Герцогиня подошла к карточному столу, и говор, поднявшийся сначала, потом молчание, сменившее его, предупредили короля, что пора повернуть голову; притом герцогиня уже начала один из тех комплиментов, на которые была мастерица.

— Государь, — говорила она, — я приехала, несмотря на мое слабое здоровье, поздравить ваше величество…

Король тотчас ее прервал. У него был холодный и сухой вид, который показывал в нем, так как лицо его было всегда любезно и дружелюбно, сильный гнев, потому что Генрих, когда он был раздражен, умел сдерживать себя настолько, чтобы сохранить все свои преимущества.

— Кузина, — сказал он среди глубокого молчания всего собрания, — уж сегодня я никак не ожидал вашего визита.

Лотарингка изменилась в лице.
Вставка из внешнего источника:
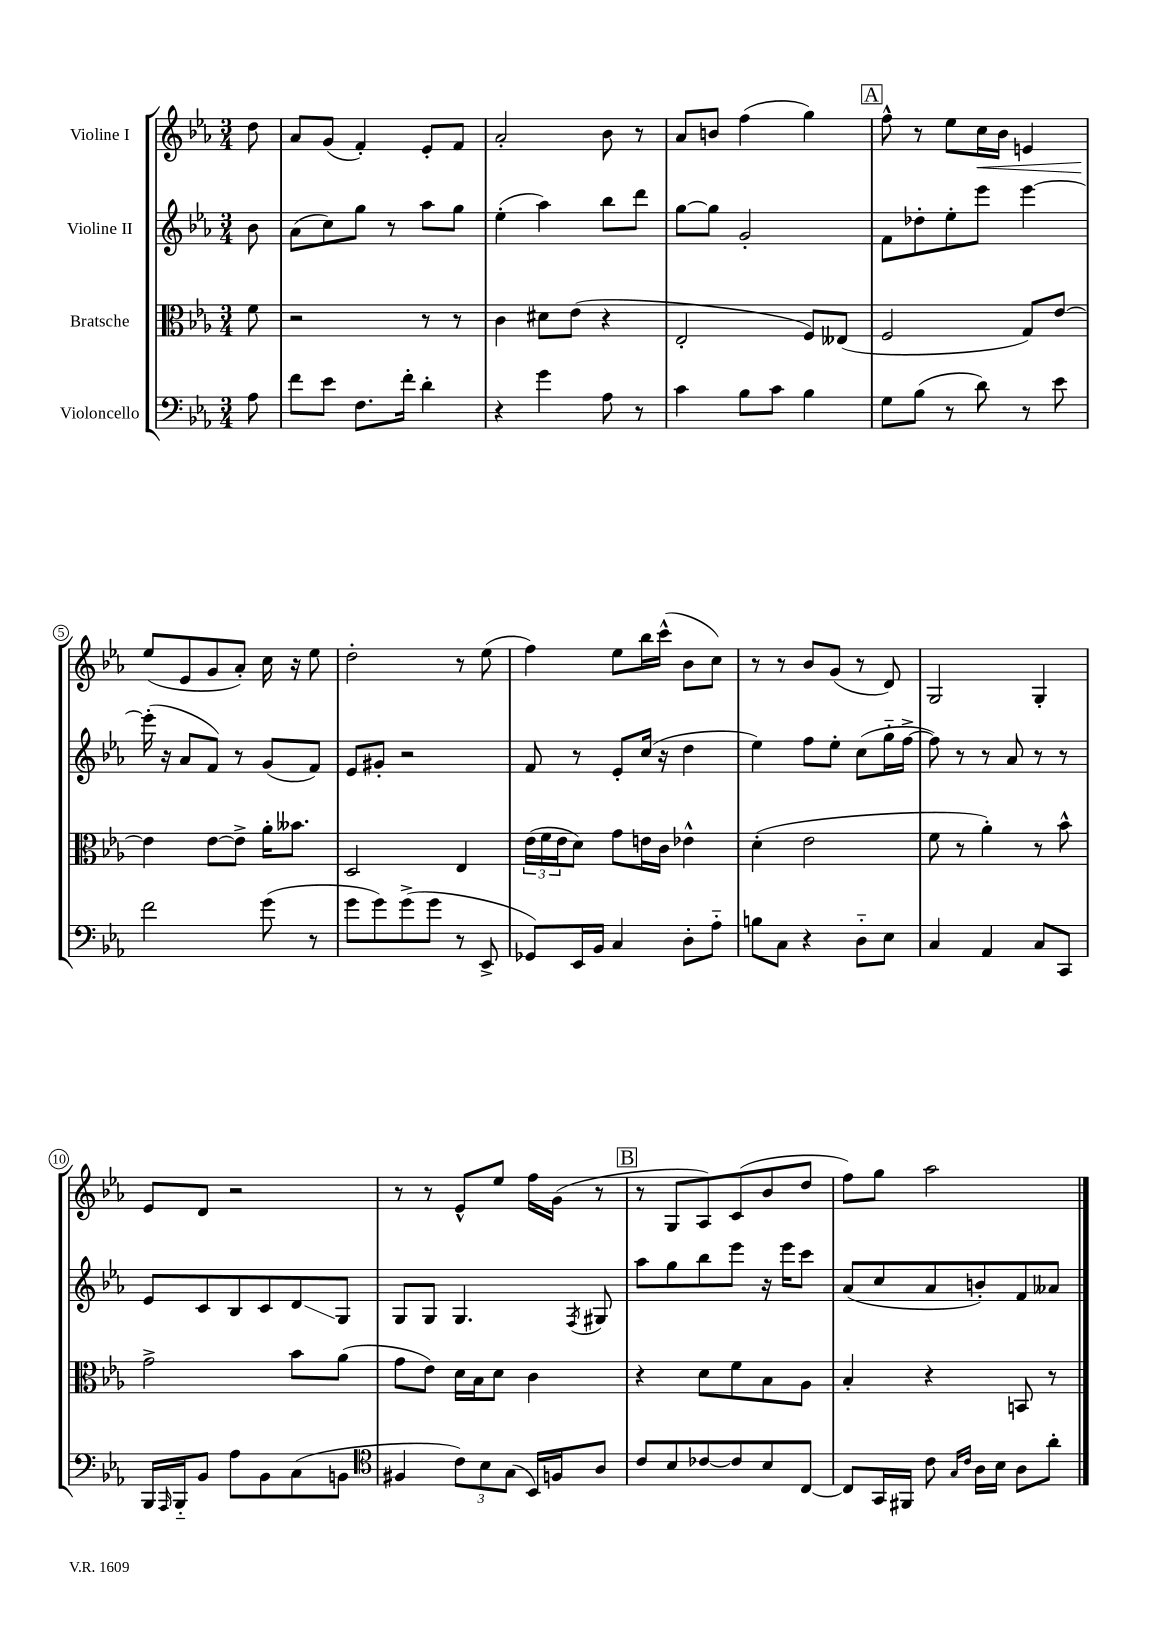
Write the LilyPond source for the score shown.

<<
\new StaffGroup <<
\new Staff = "s0" \with { instrumentName = "Violine I" } {
    \clef treble \key ees \major \numericTimeSignature \time 3/4 \partial 8
    d''8 |
    aes'8 g'8( f'4-.) ees'8-. f'8 |
    aes'2-. bes'8 r8 |
    aes'8 b'8 f''4( g''4) |
    \mark \markup { \box "A" } f''8-^ r8 ees''8 c''16\< bes'16 e'4 |
    ees''8\!( ees'8 g'8 aes'8-.) c''16 r16 ees''8 |
    d''2-. r8 ees''8( |
    f''4) ees''8 bes''16 c'''16-^( bes'8 c''8) |
    r8 r8 bes'8 g'8( r8 d'8) |
    g2 g4-. |
    ees'8 d'8 r2 |
    r8 r8 ees'8-^ ees''8 f''16 g'16( r8 |
    \mark \markup { \box "B" } r8 g8 aes8) c'8( bes'8 d''8 |
    f''8) g''8 aes''2 \bar "|." |
}
\new Staff = "s1" \with { instrumentName = "Violine II" } {
    \clef treble \key ees \major \numericTimeSignature \time 3/4 \partial 8
    bes'8 |
    aes'8( c''8) g''8 r8 aes''8 g''8 |
    ees''4-.( aes''4) bes''8 d'''8 |
    g''8~ g''8 g'2-. |
    \mark \markup { \box "A" } f'8 des''8-. ees''8-. ees'''8 ees'''4~ |
    ees'''16-.( r16 aes'8 f'8) r8 g'8( f'8) |
    ees'8 gis'8-. r2 |
    f'8 r8 ees'8-. c''16( r16 d''4 |
    ees''4) f''8 ees''8-. c''8( g''16-_ f''16~-> |
    f''8) r8 r8 aes'8 r8 r8 |
    ees'8 c'8 bes8 c'8 d'8\glissando g8 |
    g8 g8 g4. \acciaccatura { f8 } gis8 |
    \mark \markup { \box "B" } aes''8 g''8 bes''8 ees'''8 r16 ees'''16 c'''8 |
    aes'8( c''8 aes'8 b'8-.) f'8 aeses'8 \bar "|." |
}
\new Staff = "s2" \with { instrumentName = "Bratsche" } {
    \clef alto \key ees \major \numericTimeSignature \time 3/4 \partial 8
    f'8 |
    r2 r8 r8 |
    c'4 dis'8 ees'8( r4 |
    ees2-. f8) eeses8( |
    \mark \markup { \box "A" } f2 g8) ees'8~ |
    ees'4 ees'8~ ees'8-> aes'16-. beses'8. |
    d2 ees4 |
    \tuplet 3/2 { ees'16( f'16 ees'16 } d'8) g'8 e'16 c'16 ees'4-^ |
    d'4-.( ees'2 |
    f'8 r8 aes'4-.) r8 bes'8-^ |
    g'2-> bes'8 aes'8( |
    g'8 ees'8) d'16 bes16 d'8 c'4 |
    \mark \markup { \box "B" } r4 d'8 f'8 bes8 aes8 |
    bes4-. r4 b,8 r8 \bar "|." |
}
\new Staff = "s3" \with { instrumentName = "Violoncello" } {
    \clef bass \key ees \major \numericTimeSignature \time 3/4 \partial 8
    aes8 |
    f'8 ees'8 f8. f'16-. d'4-. |
    r4 g'4 aes8 r8 |
    c'4 bes8 c'8 bes4 |
    \mark \markup { \box "A" } g8 bes8( r8 d'8) r8 ees'8 |
    f'2 g'8( r8 |
    g'8 g'8) g'8->( g'8 r8 ees,8-> |
    ges,8) ees,16 bes,16 c4 d8-. aes8-_ |
    b8 c8 r4 d8-_ ees8 |
    c4 aes,4 c8 c,8 |
    bes,,16 \grace { aes,,16 } bes,,16-_ bes,8 aes8 bes,8 c8( b,8 |
    \clef tenor fis4 \tuplet 3/2 { c'8) bes8 g8( } bes,16) f16 aes8 |
    \mark \markup { \box "B" } c'8 bes8 ces'8~ ces'8 bes8 c8~ |
    c8 g,16 fis,16 c'8 \grace { g16 c'16 } aes16 bes16 aes8 aes'8-. \bar "|." |
}
>>
>>
\layout { \context { \Score \override BarNumber.stencil = #(make-stencil-circler 0.1 0.3 ly:text-interface::print) } }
Она надеялась, что долготерпение Генриха удовольствуется на этот раз наружной вежливостью и что дипломатические сношения могли еще существовать.

— Почему же, — отвечала она с волнением, — ваше величество меня не ожидали?

— Потому что сегодня вечером здесь не место для такой честной принцессы, как вы, когда в Лувре живет король, заставляющий погибать на эшафоте ее родных.

— Государь, что значат слова вашего величества?

— Это собственные ваши слова, кузина, а не мои. Вы всегда считали ла Раме Валуа, вы доставили ему документы, деньги, кредиты; он сам ничего не знал, этот несчастный; вы открыли ему его происхождение.

— Государь, эти обвинения…

— Я должен был бы сделать вам, скажете мне, через моих президентов в Бастилии. Но вы женщина, а я веду войну только с мужчинами. Мало того, я избавляю женщин, когда могу, от всего, что, может быть, им неприятно. Поэтому я избавлю вас от необходимости являться в Лувр. Ваши владения обширны, живите в них, кузина. Вы принадлежите к числу тех опасных соседок, которых любят удалять от своих земель.